I put together this grading rubric based on this paper published to the World Economic Forum (terrible name, I know). The idea for this rubric is you should have a checklist of some sort where you can see exactly how you’re doing in terms of responsibly building an AI system. It’s deliberately meant to be difficult to build something that has green across the board so I would suspect most projects out there to not grade very well on it.
However, most of these papers being published on AI have similar requirements for something they would consider “good” so I think an actionable grading rubric such as this is a good start for evaluating where you are at.
You can find the grading rubric on this Google Docs link. Have any feedback? I’d love to hear it here. Especially if there’s something you feel is missing!
Do you have any suggested candidate projects to run through the rubric? I’m interested to try this out, but I’m not a subject-matter expert on AI or popular AI-related projects. It would help me walk through the rubric if I had an example of a good/bad project to try it out on. Some of the things like Team Diversity and Fairness Definition are hard to measure from an external perspective.
━━━━━━━━
#### Required work:
1) Retype the part of the rubric thread starting at "I put together" and ending at "well on it.".
2) Extend the rubric thread with a few sentences that pick up after its last line.
The entries after this point are separate material, unrelated to the rubric thread.
━━━━━━━━
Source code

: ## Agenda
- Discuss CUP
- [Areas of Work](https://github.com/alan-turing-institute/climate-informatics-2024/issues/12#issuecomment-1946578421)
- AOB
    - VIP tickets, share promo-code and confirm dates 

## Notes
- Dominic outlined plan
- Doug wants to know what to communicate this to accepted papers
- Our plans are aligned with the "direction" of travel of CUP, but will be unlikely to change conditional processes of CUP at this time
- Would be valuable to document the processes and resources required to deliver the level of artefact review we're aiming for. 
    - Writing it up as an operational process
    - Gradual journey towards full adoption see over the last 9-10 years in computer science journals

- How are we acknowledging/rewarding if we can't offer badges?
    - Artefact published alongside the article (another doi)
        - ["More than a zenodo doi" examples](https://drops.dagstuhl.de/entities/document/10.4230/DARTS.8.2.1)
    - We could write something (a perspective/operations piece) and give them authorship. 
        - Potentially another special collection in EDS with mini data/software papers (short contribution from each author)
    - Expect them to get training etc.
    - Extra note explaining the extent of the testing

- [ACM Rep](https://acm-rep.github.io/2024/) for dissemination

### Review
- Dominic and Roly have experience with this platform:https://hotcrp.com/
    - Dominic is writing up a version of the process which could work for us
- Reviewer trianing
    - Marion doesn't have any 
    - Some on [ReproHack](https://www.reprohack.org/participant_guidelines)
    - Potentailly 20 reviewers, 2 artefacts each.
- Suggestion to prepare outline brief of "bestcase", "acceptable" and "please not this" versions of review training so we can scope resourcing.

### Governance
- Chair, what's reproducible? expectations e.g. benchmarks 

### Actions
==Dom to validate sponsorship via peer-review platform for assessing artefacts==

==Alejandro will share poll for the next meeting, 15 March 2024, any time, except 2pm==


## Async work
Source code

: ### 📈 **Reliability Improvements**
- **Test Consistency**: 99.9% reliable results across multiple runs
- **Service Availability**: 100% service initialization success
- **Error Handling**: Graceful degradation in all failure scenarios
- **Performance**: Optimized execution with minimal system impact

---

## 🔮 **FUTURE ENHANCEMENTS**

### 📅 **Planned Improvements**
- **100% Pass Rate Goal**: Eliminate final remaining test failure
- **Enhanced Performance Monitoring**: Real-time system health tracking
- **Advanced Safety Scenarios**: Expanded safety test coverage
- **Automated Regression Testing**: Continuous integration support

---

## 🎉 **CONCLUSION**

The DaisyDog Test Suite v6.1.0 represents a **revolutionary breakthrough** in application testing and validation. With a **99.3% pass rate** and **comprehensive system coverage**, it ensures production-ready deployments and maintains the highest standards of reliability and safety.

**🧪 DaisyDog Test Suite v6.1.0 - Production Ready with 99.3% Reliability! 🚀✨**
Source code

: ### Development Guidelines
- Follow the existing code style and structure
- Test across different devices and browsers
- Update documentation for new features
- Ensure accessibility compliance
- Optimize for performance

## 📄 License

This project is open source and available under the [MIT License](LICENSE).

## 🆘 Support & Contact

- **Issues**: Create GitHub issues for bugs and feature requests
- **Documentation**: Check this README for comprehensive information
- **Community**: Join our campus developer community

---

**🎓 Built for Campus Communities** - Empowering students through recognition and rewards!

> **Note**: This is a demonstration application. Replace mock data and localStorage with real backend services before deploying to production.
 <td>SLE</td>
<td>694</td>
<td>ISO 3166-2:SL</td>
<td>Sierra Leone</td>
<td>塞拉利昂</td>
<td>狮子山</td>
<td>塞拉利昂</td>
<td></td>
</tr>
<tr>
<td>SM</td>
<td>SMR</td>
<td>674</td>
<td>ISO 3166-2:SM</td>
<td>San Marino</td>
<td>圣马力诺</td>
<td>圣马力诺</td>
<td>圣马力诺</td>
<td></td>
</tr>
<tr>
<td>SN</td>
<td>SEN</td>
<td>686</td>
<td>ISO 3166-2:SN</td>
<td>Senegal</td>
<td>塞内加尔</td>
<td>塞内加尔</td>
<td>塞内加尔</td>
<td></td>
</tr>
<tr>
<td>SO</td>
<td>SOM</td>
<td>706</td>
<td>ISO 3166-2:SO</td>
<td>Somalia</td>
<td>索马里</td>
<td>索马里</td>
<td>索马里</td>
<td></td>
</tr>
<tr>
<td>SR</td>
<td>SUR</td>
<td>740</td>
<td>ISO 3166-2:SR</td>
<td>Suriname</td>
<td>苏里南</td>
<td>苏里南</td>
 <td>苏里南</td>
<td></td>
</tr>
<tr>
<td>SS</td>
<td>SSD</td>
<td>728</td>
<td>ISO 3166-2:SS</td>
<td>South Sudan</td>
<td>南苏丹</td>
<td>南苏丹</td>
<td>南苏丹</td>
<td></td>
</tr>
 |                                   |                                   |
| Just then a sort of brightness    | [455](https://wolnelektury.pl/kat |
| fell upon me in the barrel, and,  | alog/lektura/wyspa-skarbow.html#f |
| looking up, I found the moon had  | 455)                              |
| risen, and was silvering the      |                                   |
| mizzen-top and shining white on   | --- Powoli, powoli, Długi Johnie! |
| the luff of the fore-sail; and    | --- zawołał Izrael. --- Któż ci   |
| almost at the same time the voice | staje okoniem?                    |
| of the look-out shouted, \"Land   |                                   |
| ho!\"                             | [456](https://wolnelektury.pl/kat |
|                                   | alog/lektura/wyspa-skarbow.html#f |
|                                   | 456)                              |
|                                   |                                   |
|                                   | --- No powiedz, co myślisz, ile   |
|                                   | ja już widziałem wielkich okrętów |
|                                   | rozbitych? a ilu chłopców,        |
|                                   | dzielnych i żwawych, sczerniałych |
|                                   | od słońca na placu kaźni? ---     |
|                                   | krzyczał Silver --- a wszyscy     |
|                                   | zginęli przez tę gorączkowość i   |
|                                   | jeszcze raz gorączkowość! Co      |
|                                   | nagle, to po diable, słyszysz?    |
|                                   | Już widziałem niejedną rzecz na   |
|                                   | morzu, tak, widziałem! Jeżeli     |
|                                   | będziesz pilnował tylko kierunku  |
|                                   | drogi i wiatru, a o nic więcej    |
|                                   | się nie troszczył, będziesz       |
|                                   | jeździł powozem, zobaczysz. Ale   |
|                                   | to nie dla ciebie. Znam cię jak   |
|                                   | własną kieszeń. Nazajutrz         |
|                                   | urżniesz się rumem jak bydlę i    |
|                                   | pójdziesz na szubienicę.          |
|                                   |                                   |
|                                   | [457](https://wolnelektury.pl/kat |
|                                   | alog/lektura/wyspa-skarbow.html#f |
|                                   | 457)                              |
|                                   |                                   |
━━━━━━━━
#### Responses by item number:
1)
I put together this grading rubric based on this paper published to the World Economic Forum (terrible name, I know). The idea for this rubric is you should have a checklist of some sort where you can see exactly how you’re doing in terms of responsibly building an AI system. It’s deliberately meant to be difficult to build something that has green across the board so I would suspect most projects out there to not grade very well on it.

2)
Yeah, unfortunately, unlike the community grading rubric, it’s not quite as simple as looking at a GitHub repository to get all of the information needed to grade the project. Majority of AI systems are proprietary simply because often times they’re so context specific, there’s little use in sharing them. It’s really meant as a self-evaluation or something a certifying authority could use but in order to do so, it would require working directly with the team to evaluate where they are at.
This makes sense, but it also makes it difficult for me to understand where to start for feedback without seeing a model of what applying this rubric looks like. It might help to seek out feedback from folks with a deeper AI/ML background. Perhaps @jxr8142 or @deejoe have feedback since they were interested in the FOSDEM 2020 proposal.
For sure. It’s always easier to evaluate things when using them in public. Stinks that doing that is so difficult in this context. I think the kind of feedback I’d be looking for here is from a rights perspective. Of the things that are evaluated here, do you feel like certain user rights are being left out?